Hay algo que lleva rondando mi
mente un tiempo. Es bastante recurrente, en la cultura de masas, la aparición
de personajes que desprecian la compasión en aras de su dignidad. La rechazan alegando
que es precisamente esa compasión lo que los deshumaniza, lo que los deshonra
al manchar su orgullo por el camino. Si la cultura de masas, dentro de una
estructura profundamente individualista como la que habitamos, repite esto sin
cesar (como quien recuerda un dogma) algún beneficio debe aportar a su sistema
(de la misma forma en la que todos los mensajes que la industria cultural crea
son para favorecer al propio sistema).
Durante bastante tiempo, encontré en esta fórmula de pensamiento cosas que me parecían extrañas, y es precisamente en este artículo donde voy a poner en palabras esa incomodidad que me hace sentir. Voy a exponer ambas posturas, la postura del orgullo mancillado frente a la postura de la compasión vinculante, mientras lo entrelazo todo con las preguntas que no he dejado de hacerme en ningún momento.
El primer punto de vista acusa a
la compasión como una forma de beneficiar la imagen de uno, fingiendo, en el
proceso, la preocupación por el otro. En las películas, por ejemplo, cuando un
personaje secundario comparte su merienda con el protagonista (quien,
habitualmente, no tiene por falta de recursos), no es excepcional que, este
último, se ofenda y tire el alimento a la basura. Han mancillado su orgullo; su
valor como ser humano ha sido degradado. Quizás verbalice expresiones como: “no
necesito tu caridad”, a las que, -como obedientes receptores que somos-,
probablemente aplaudamos hasta que nos salgan llagas en las manos.
Puede llegar a ser cierto que la compasión, como otros filósofos han explicado, puede cegar e inmovilizar. La compasión es una emoción débil que no te lleva a grandes rupturas, como puede conseguirlo la rabia. Es una emoción paralizante que no provoca el movimiento en tu cuerpo, sino solo una empatía melancólica que uno nunca sabe abordar ni dar solución.
El segundo punto de vista lo
introduciré con una pregunta: ¿No es acaso sospechosa la demonización de la
buena acción? Es como si nos estuvieran enseñando cómo interpretar
conductas que, a priori, deberían considerarse positivas: “Eh, tú, que
sepas que si está dándote un bocadillo es para ridiculizarte, no porque se
preocupe por ti”. Me parece una estratagema para asegurar el distanciamiento
que hay entre los sujetos de un lugar, volviendo un estigma tanto la acción de
pedir ayuda, porque, supuestamente, al hacerlo pierdes tu orgullo, como la
acción de darla, porque, en este caso, estarías robándole la dignidad al
receptor de la ayuda. Los medios nos enseñan que debemos preocuparnos solo por
nosotros mismos, que el acto de preocuparse por alguien más es censurable, hiriente
y bochornoso.

____

OBJETIVOS:
(1) Enumera los adjetivos con los que, según el artículo, los medios califican el acto de preocuparse por alguien más.
(2) Copia del artículo el fragmento comprendido entre "Hay algo que" y "al propio sistema).", ambos incluidos.
El material no interviene en nada de esto.

(Elementos de un conjunto de datos)
____

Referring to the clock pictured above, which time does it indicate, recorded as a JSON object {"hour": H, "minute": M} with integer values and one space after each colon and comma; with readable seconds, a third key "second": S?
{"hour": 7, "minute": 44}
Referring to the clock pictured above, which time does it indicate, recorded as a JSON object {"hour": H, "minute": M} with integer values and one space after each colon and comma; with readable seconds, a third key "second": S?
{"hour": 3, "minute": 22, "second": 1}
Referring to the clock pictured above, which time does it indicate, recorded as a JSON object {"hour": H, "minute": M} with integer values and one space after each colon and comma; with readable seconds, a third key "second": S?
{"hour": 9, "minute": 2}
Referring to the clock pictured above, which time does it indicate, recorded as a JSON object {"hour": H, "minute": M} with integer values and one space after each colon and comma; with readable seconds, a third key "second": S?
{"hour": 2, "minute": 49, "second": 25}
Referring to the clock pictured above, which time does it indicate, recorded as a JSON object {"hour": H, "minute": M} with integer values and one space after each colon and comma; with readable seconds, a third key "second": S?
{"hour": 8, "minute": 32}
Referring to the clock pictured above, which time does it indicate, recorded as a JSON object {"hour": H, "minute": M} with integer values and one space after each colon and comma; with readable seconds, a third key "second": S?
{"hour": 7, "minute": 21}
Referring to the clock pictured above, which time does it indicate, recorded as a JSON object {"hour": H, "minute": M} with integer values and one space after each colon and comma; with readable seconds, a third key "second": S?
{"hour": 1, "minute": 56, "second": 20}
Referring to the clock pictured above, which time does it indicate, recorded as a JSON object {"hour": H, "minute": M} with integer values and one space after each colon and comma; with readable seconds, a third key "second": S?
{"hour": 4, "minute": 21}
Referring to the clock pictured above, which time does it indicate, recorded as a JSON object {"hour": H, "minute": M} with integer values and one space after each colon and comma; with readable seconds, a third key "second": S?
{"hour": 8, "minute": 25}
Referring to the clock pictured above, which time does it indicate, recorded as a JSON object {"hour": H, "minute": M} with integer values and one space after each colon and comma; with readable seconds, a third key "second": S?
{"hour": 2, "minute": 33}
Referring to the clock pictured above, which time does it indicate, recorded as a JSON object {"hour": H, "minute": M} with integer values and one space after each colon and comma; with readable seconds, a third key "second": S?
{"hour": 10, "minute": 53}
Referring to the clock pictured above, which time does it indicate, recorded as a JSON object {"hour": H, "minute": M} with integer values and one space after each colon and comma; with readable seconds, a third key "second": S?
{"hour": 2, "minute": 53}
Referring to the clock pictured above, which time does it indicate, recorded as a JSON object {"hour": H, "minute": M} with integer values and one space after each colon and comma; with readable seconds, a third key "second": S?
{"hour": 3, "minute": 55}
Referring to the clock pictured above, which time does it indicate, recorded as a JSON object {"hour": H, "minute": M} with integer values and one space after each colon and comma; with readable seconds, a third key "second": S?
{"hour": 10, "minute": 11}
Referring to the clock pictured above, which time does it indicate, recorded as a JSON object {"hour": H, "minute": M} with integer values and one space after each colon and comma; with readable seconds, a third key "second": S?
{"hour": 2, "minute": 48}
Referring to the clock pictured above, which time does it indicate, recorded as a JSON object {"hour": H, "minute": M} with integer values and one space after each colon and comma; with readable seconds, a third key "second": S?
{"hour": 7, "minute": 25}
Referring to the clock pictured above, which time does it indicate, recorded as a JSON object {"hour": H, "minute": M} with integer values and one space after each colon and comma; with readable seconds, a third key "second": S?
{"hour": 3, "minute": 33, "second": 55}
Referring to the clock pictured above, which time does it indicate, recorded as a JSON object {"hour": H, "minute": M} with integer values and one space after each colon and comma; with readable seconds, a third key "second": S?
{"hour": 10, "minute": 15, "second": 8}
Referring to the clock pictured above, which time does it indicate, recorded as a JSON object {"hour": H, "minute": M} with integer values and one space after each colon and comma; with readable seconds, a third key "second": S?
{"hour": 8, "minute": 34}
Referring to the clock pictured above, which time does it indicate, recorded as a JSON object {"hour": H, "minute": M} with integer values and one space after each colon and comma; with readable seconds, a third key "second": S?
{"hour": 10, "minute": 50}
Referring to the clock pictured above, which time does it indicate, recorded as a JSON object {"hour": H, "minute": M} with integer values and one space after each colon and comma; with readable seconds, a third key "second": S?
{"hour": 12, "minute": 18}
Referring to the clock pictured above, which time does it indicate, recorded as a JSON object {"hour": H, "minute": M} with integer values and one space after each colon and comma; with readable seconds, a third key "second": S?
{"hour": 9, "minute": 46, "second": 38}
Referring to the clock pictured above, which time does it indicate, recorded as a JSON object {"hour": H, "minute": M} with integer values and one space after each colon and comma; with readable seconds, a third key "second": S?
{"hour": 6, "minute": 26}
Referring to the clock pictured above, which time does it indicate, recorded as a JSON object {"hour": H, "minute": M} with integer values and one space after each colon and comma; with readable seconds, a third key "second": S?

____

SOLUCIONES DEL EJERCICIO:
(1) censurable, hiriente, bochornoso

(2)
Hay algo que lleva rondando mi
mente un tiempo. Es bastante recurrente, en la cultura de masas, la aparición
de personajes que desprecian la compasión en aras de su dignidad. La rechazan alegando
que es precisamente esa compasión lo que los deshumaniza, lo que los deshonra
al manchar su orgullo por el camino. Si la cultura de masas, dentro de una
estructura profundamente individualista como la que habitamos, repite esto sin
cesar (como quien recuerda un dogma) algún beneficio debe aportar a su sistema
(de la misma forma en la que todos los mensajes que la industria cultural crea
son para favorecer al propio sistema).